La Convention collective de la distribution directe permet une quantification préalable de l’ensemble des missions accomplies par le salarié distributeur, en fonction de critères associés à un référencement horaire du temps de travail.
Cette durée de travail théorique prédéterminée peut néanmoins être contestée devant le juge au regard des horaires effectivement réalisés (Cass. soc., 24 sept. 2014, n°13‑10.367, JSL, 5 nov. 2014, n° 375-38).
Dans l’affaire ayant donné lieu à l’arrêt du 17 février 2021, plusieurs salariés, engagés sous contrat à temps partiel modulé en qualité de distributeurs de journaux, en réclamaient la requalification en contrat à temps complet.
Pour leur donner satisfaction et condamner l’employeur en ce sens, la Cour d’appel de Paris avait énoncé qu’en cas de litige sur les heures de travail, la pré quantification conventionnelle du temps de travail ne suffit pas à elle seule pour satisfaire aux exigences des dispositions de l’article L 3171-4 du Code du travail, lesquelles imposent notamment à l’employeur de fournir au juge les éléments de nature à justifier les horaires effectivement réalisés par le salarié.
Les juges avaient retenu que les salariés qui soutenaient que le temps de travail avait été minoré versaient, quant à eux, une masse de feuilles de route correspondant aux tournées confiées.
Leur décision de requalification des contrats à temps partiel modulé en contrats à temps complet était donc fondée sur l’incapacité de l’employeur à déterminer de façon fiable le temps de travail imposé aux salariés et à justifier qu’il correspondait aux stipulations tant de leur contrat de travail que de la convention collective et de l’accord d’entreprise applicable.
Mais la Cour de cassation a censuré cette décision au motif que, « en se déterminant ainsi, par des motifs inopérants tirés de l’absence de justification de la correspondance entre la durée du travail réellement exécutée et celle prévue par le contrat de travail, la convention collective et l’accord d’entreprise, sans vérifier si les salariés n’avaient pas eu connaissance de leurs horaires de travail de sorte qu’ils étaient placés dans l’impossibilité de prévoir à quel rythme ils devaient travailler et qu’ils se trouvaient dans l’obligation de se tenir constamment à la disposition de l’employeur, la cour d’appel n’a pas donné de base légale à sa décision ».

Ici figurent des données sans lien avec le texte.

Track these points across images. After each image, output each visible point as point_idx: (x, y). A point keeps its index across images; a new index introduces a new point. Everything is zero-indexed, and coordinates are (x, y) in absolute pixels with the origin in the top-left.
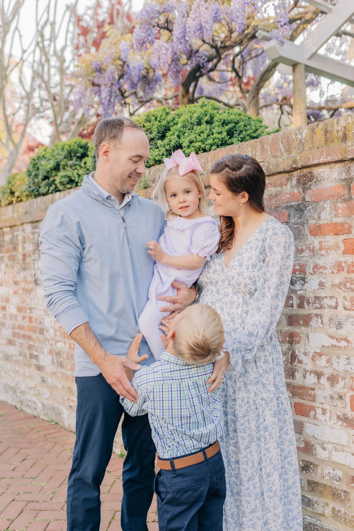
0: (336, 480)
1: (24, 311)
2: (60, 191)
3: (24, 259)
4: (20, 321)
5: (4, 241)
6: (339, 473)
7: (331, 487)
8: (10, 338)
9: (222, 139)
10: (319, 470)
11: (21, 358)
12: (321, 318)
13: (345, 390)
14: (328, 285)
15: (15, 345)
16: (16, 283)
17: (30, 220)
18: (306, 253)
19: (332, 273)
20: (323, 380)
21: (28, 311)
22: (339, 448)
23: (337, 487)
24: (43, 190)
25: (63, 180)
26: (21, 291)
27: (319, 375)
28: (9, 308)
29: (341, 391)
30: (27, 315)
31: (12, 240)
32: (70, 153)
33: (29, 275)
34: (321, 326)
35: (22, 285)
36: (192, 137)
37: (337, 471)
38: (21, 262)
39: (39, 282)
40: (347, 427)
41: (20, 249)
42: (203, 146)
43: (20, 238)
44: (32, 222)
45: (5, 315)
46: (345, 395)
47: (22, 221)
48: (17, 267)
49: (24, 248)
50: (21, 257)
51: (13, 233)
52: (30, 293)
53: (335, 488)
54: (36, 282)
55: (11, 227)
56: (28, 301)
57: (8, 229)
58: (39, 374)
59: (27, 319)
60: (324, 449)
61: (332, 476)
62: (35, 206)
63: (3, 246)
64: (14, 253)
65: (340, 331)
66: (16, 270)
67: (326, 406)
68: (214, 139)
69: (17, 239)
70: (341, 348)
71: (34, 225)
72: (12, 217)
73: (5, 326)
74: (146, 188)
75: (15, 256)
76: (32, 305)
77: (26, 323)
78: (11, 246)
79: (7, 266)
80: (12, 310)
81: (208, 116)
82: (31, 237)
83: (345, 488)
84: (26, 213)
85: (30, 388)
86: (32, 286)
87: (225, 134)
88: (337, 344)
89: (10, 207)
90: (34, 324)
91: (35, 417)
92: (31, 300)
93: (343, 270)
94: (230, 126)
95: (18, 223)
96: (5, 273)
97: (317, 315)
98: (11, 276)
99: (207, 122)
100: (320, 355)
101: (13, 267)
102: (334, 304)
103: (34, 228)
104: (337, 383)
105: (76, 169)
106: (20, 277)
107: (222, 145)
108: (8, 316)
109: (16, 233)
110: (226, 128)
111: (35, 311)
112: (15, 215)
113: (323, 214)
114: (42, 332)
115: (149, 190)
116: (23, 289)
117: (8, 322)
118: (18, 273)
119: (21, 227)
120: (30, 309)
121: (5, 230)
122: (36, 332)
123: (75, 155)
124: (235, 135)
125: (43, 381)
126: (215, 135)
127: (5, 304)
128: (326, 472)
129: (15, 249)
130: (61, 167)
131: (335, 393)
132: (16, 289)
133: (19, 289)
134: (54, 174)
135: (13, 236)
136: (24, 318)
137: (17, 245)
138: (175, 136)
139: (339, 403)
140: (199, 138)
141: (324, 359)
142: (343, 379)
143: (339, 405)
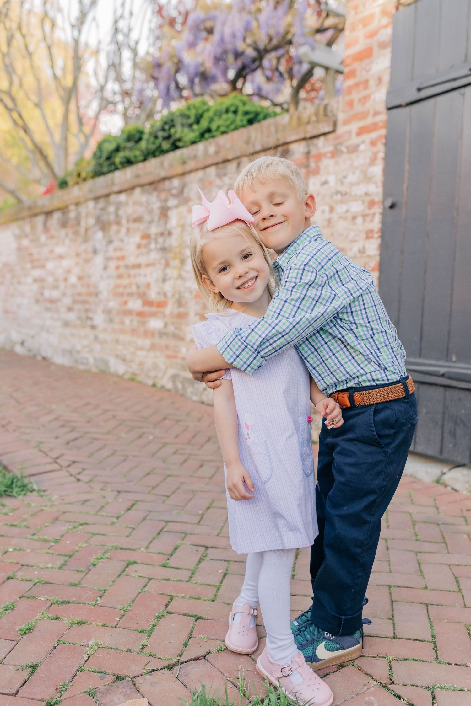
1: (83, 279)
3: (86, 233)
4: (79, 289)
5: (69, 218)
8: (70, 305)
11: (78, 322)
15: (73, 311)
16: (78, 255)
17: (93, 197)
21: (87, 279)
25: (122, 159)
26: (81, 262)
28: (71, 278)
30: (85, 282)
31: (76, 216)
32: (129, 137)
33: (89, 247)
35: (83, 256)
38: (83, 235)
39: (97, 251)
41: (83, 224)
42: (226, 130)
43: (84, 213)
44: (94, 199)
45: (66, 286)
47: (86, 199)
48: (80, 240)
49: (86, 223)
50: (83, 231)
51: (77, 210)
52: (89, 263)
54: (95, 252)
55: (76, 204)
56: (87, 270)
57: (74, 207)
58: (93, 333)
59: (86, 285)
62: (98, 184)
63: (69, 222)
64: (78, 228)
66: (78, 243)
69: (81, 215)
72: (78, 195)
73: (66, 296)
74: (184, 164)
75: (78, 230)
76: (91, 273)
77: (84, 290)
78: (75, 222)
79: (71, 240)
80: (73, 279)
81: (234, 107)
82: (93, 212)
84: (91, 191)
85: (85, 347)
86: (91, 255)
87: (244, 122)
90: (91, 289)
91: (87, 371)
92: (90, 268)
94: (251, 116)
95: (83, 200)
96: (69, 247)
98: (74, 249)
101: (76, 241)
103: (96, 204)
106: (81, 249)
108: (69, 286)
109: (80, 210)
110: (247, 117)
111: (93, 278)
112: (81, 193)
114: (97, 295)
115: (186, 165)
116: (84, 260)
117: (69, 291)
118: (80, 246)
119: (85, 204)
120: (89, 276)
121: (71, 208)
122: (92, 296)
125: (96, 338)
127: (67, 275)
130: (121, 149)
132: (77, 260)
133: (80, 260)
134: (113, 156)
135: (78, 213)
136: (83, 285)
137: (81, 220)
138: (207, 122)
140: (224, 124)
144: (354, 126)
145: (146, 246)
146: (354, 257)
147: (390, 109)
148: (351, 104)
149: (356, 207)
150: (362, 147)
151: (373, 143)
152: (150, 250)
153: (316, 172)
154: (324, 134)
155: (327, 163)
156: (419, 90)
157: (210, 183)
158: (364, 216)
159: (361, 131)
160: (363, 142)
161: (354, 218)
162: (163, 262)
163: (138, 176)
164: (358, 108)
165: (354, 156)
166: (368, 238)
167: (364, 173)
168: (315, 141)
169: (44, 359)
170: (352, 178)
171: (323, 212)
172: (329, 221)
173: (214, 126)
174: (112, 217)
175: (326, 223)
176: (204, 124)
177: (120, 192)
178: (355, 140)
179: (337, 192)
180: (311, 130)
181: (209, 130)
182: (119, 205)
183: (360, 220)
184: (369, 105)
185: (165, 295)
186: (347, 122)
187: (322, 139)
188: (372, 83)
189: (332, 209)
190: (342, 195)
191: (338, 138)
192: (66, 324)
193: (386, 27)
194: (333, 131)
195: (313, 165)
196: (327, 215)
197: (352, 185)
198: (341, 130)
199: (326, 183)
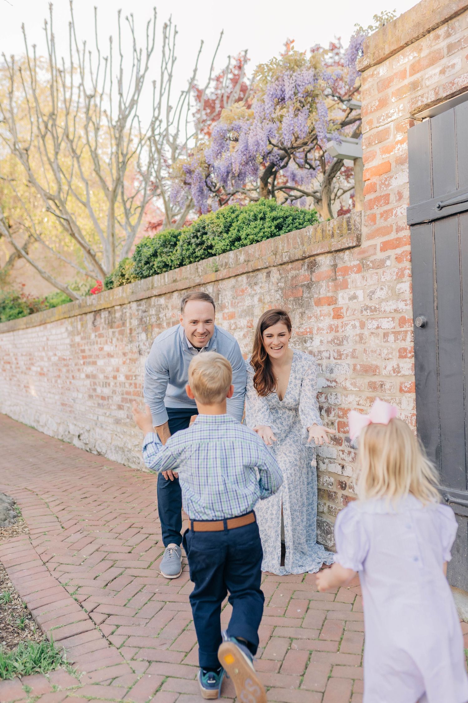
0: (330, 485)
1: (130, 378)
2: (158, 274)
3: (131, 333)
4: (128, 388)
5: (115, 318)
7: (327, 491)
8: (120, 403)
9: (271, 232)
10: (321, 480)
11: (128, 420)
13: (335, 418)
14: (325, 341)
15: (123, 409)
16: (124, 354)
17: (135, 299)
18: (313, 319)
19: (327, 333)
21: (134, 378)
24: (145, 273)
25: (160, 264)
26: (128, 361)
28: (119, 376)
29: (333, 419)
30: (132, 382)
31: (122, 316)
32: (165, 242)
33: (134, 347)
35: (129, 356)
36: (249, 231)
37: (331, 478)
38: (129, 335)
39: (142, 352)
40: (336, 445)
41: (128, 325)
42: (256, 238)
43: (128, 314)
44: (137, 301)
45: (116, 383)
47: (129, 300)
48: (126, 340)
49: (131, 324)
50: (128, 331)
51: (122, 311)
52: (135, 363)
53: (330, 491)
54: (140, 353)
55: (120, 305)
56: (133, 370)
57: (119, 307)
58: (141, 433)
59: (133, 385)
61: (328, 482)
62: (139, 287)
63: (115, 322)
64: (123, 328)
65: (332, 375)
66: (124, 343)
68: (264, 233)
69: (126, 315)
70: (332, 387)
71: (138, 303)
72: (122, 297)
73: (116, 393)
74: (216, 271)
75: (124, 330)
76: (137, 373)
77: (132, 389)
78: (121, 322)
79: (118, 339)
80: (121, 378)
81: (262, 213)
82: (136, 313)
83: (335, 490)
84: (133, 292)
85: (135, 446)
86: (136, 356)
87: (273, 228)
88: (331, 385)
89: (120, 288)
90: (138, 389)
91: (139, 470)
92: (136, 368)
93: (333, 330)
94: (279, 221)
95: (126, 302)
96: (116, 346)
98: (121, 348)
99: (261, 219)
101: (122, 341)
102: (328, 355)
103: (138, 306)
105: (170, 255)
106: (127, 349)
107: (272, 236)
108: (118, 384)
109: (124, 311)
110: (276, 223)
111: (139, 378)
112: (124, 295)
113: (321, 290)
115: (218, 273)
116: (130, 359)
117: (118, 389)
118: (126, 345)
119: (129, 305)
120: (135, 376)
121: (116, 308)
122: (140, 396)
123: (169, 244)
124: (283, 228)
126: (266, 230)
127: (116, 373)
128: (325, 480)
129: (124, 324)
130: (158, 254)
131: (329, 421)
132: (124, 360)
133: (127, 359)
134: (152, 260)
135: (123, 313)
136: (131, 384)
137: (126, 320)
138: (236, 231)
140: (253, 232)
144: (378, 241)
146: (389, 376)
147: (412, 225)
148: (373, 218)
149: (387, 324)
150: (388, 263)
151: (398, 259)
153: (344, 286)
154: (349, 248)
155: (354, 277)
156: (440, 208)
157: (243, 291)
158: (396, 333)
159: (385, 247)
160: (389, 257)
161: (386, 335)
163: (175, 281)
164: (381, 223)
165: (380, 271)
166: (401, 357)
167: (392, 289)
168: (341, 254)
169: (99, 454)
170: (380, 294)
171: (354, 327)
172: (361, 337)
173: (243, 235)
174: (153, 320)
175: (358, 338)
176: (233, 233)
177: (160, 295)
178: (380, 256)
179: (367, 308)
180: (336, 244)
181: (239, 239)
182: (160, 308)
183: (391, 338)
184: (391, 220)
186: (370, 237)
187: (347, 252)
188: (392, 198)
189: (363, 325)
190: (372, 311)
191: (363, 252)
192: (117, 421)
193: (401, 142)
194: (358, 246)
195: (340, 278)
196: (358, 331)
197: (381, 301)
198: (365, 244)
199: (354, 297)
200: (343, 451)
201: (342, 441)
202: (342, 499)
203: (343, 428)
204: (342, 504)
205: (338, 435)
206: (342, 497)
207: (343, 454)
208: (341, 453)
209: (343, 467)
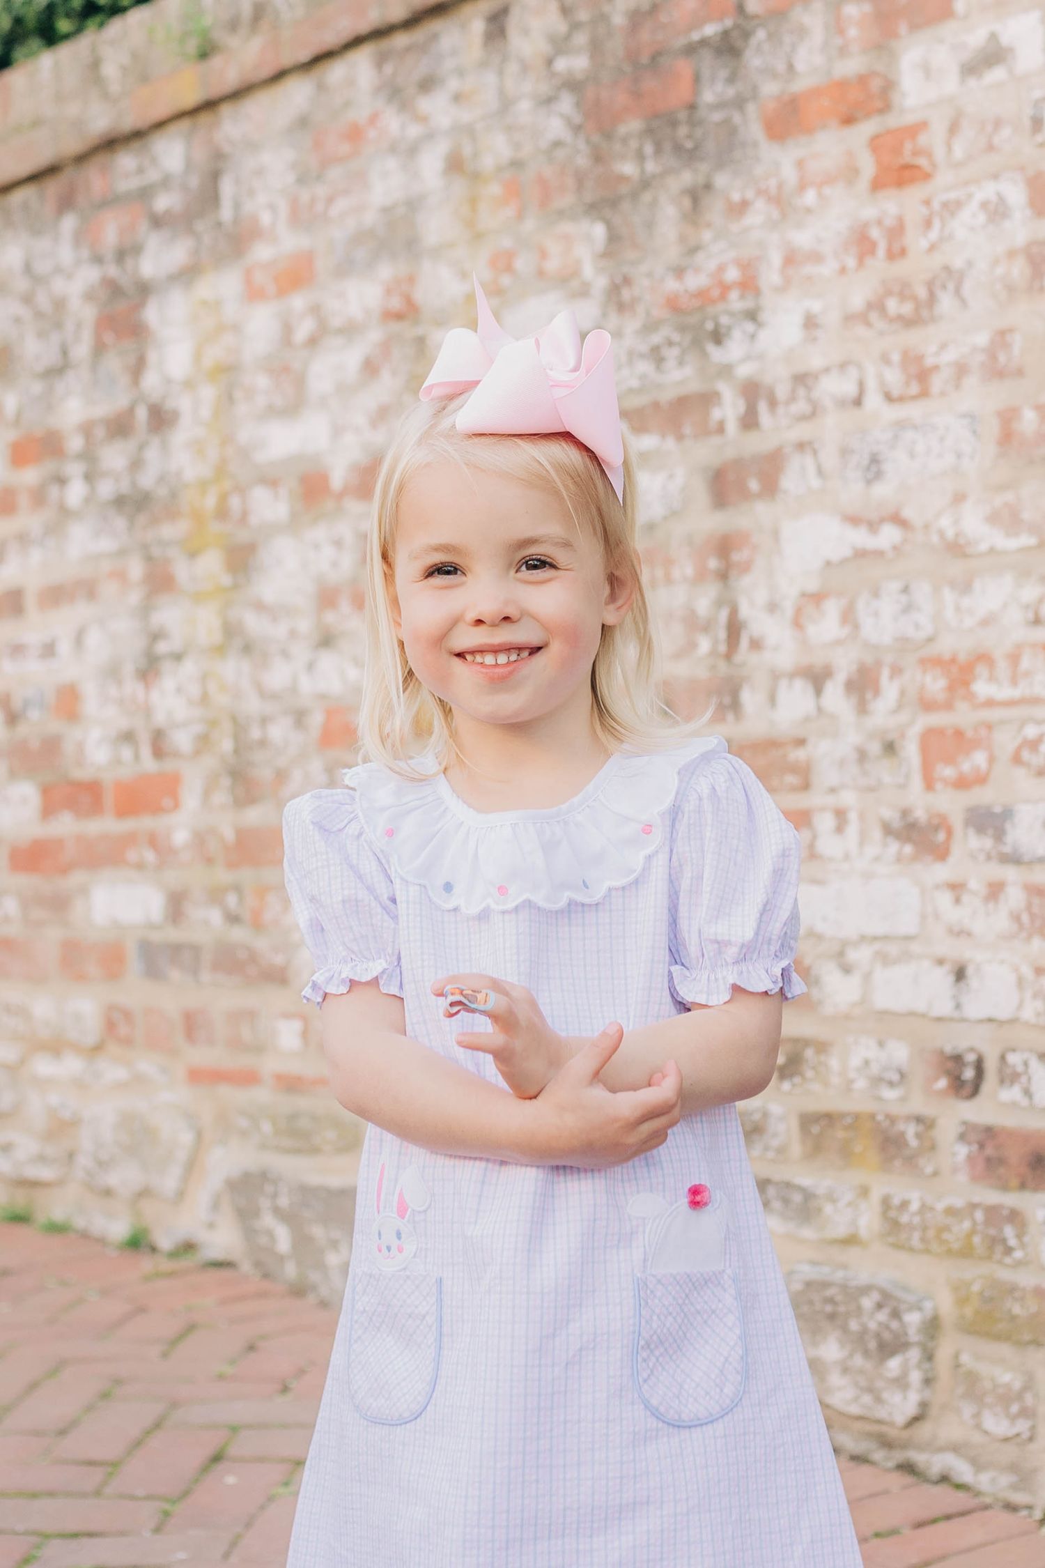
0: (891, 1084)
6: (899, 1053)
7: (872, 1116)
10: (834, 1062)
12: (815, 452)
13: (903, 718)
14: (832, 319)
18: (757, 214)
20: (834, 695)
22: (893, 949)
23: (895, 1110)
27: (817, 678)
29: (891, 723)
34: (815, 483)
37: (892, 1045)
40: (914, 858)
46: (903, 736)
53: (888, 1116)
60: (847, 969)
61: (875, 1069)
67: (848, 798)
70: (883, 553)
74: (205, 56)
83: (918, 1104)
88: (870, 542)
93: (873, 252)
97: (801, 446)
100: (817, 598)
104: (877, 692)
128: (855, 1061)
131: (871, 735)
139: (884, 772)
141: (832, 608)
142: (896, 671)
143: (887, 779)
145: (39, 497)
152: (65, 513)
157: (355, 134)
162: (136, 569)
185: (159, 740)
200: (957, 888)
201: (950, 833)
202: (962, 1151)
203: (950, 760)
204: (962, 1178)
205: (921, 803)
206: (962, 1137)
207: (958, 901)
208: (944, 900)
209: (960, 975)
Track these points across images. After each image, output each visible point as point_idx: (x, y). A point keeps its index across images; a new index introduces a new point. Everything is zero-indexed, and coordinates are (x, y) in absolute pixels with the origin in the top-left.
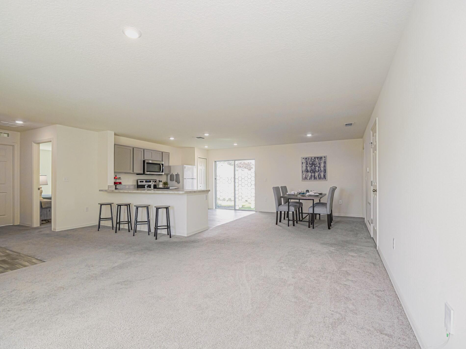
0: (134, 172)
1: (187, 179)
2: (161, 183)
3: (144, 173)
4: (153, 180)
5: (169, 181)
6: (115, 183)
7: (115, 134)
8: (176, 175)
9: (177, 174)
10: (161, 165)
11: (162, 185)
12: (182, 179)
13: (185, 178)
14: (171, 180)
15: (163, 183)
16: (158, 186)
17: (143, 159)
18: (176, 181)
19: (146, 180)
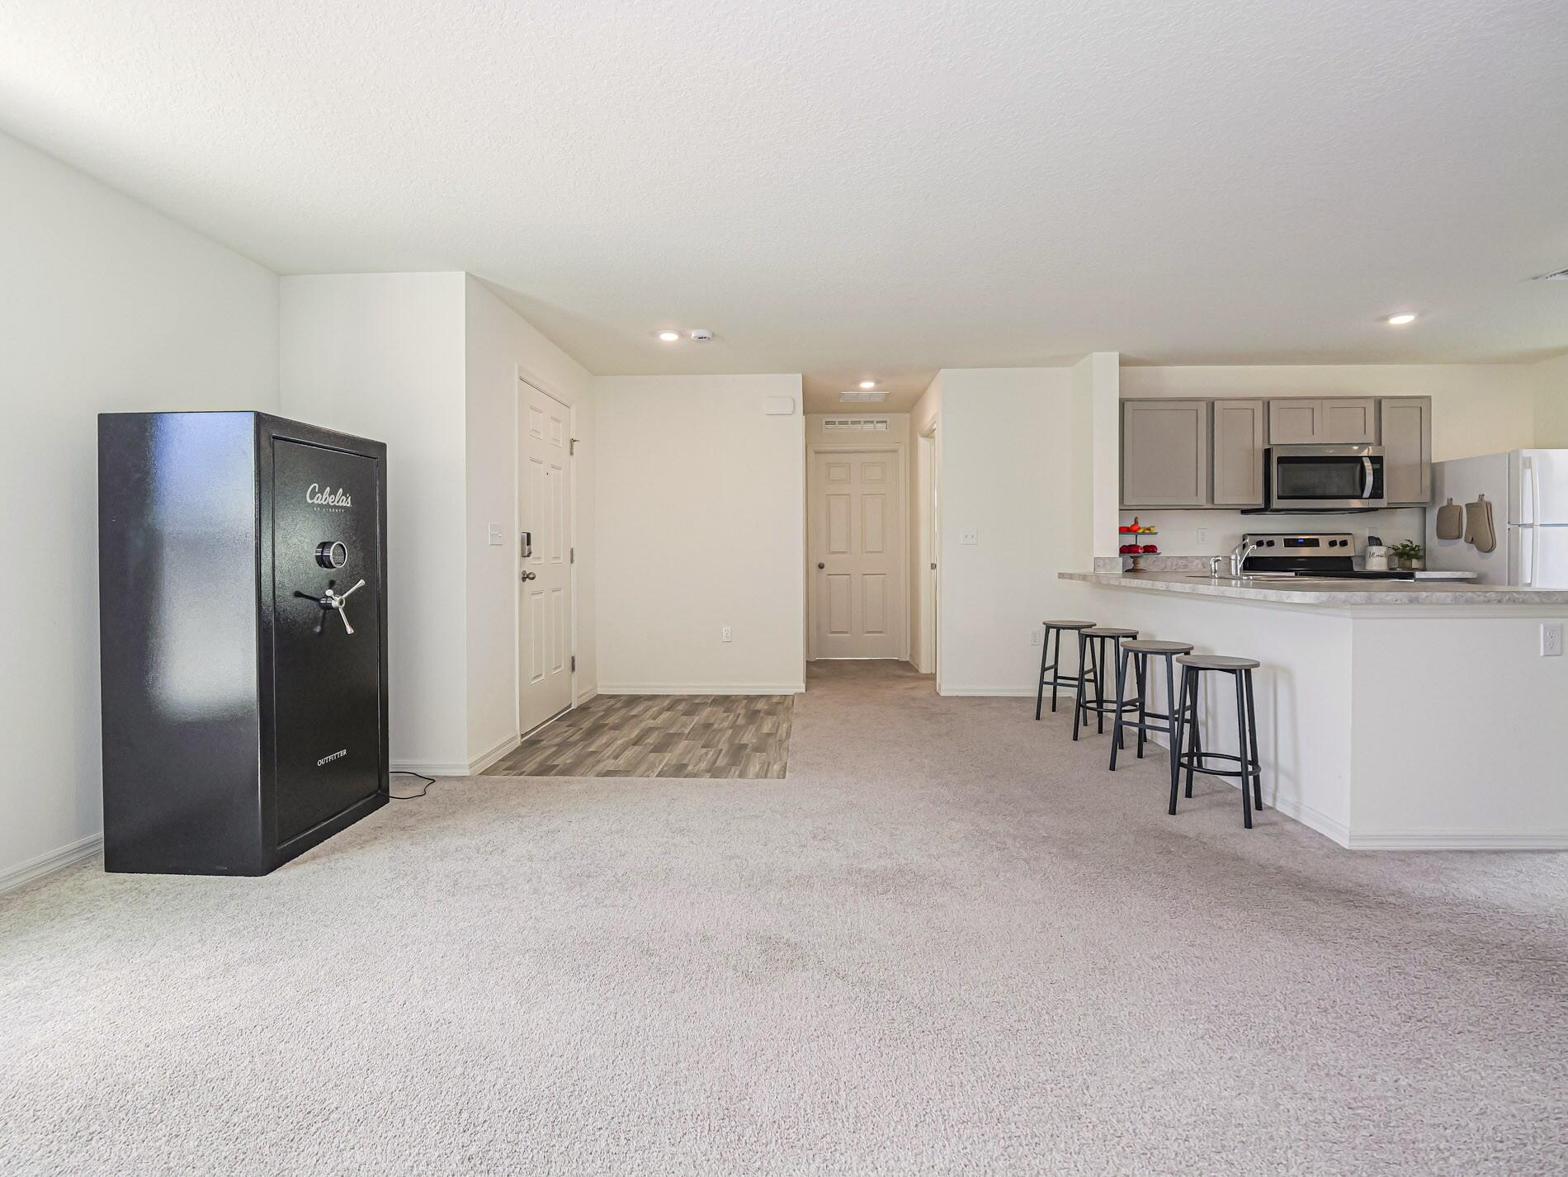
0: (1216, 502)
1: (1541, 525)
2: (1375, 549)
3: (1266, 508)
4: (1332, 538)
5: (1433, 541)
6: (1124, 550)
7: (1123, 362)
8: (1467, 505)
9: (1475, 500)
10: (1368, 465)
11: (1384, 560)
12: (1508, 526)
13: (1528, 520)
14: (1441, 535)
15: (1392, 551)
16: (1364, 565)
17: (1260, 445)
18: (1472, 541)
19: (1286, 537)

Les magistrats ont aussi précisé que « ni le dépassement de la durée contractuelle de travail sur l’année, ni le non-respect de la limite du tiers de la durée du travail fixée par la convention collective et l’accord d’entreprise ne justifient en eux-mêmes la requalification du contrat à temps partiel modulé en contrat à temps complet, dès lors que la durée du travail du salarié n’a pas été portée à un niveau égal ou supérieure à la durée légale hebdomadaire ou à la durée fixée conventionnellement », ce qu’ils avaient déjà eu l’occasion de dire (Cass. Soc. 18 déc. 2019, n° 18-12.447, JSL, 24 fév. 2020, n° 492-12, également rendu à propos de distributeur de journaux et de documents publicitaires relevant de la convention collective de la distribution directe).
Dans un arrêt rendu le même jour, toujours au sujet de cette convention collective, une précision utile a été apportée : en cas d’avenant ou de nouveau contrat de travail à temps partiel modulé, c’est à la date d’effet de chacun d’eux qu’il convient d’examiner si les conditions d’une requalification sont réunies, ce qui est le cas lorsque sont constatés des écarts entre la durée indicative annuelle et le nombre d’heures de travail mensuel résultant des fiches de paie et des feuilles de route et que le salarié est soumis à des modifications de plannings et à la réalisation de prestations supplémentaires sans respect de délais de prévenance suffisants (Cass. Soc. 17 fév. 2021, n° 18-26.545).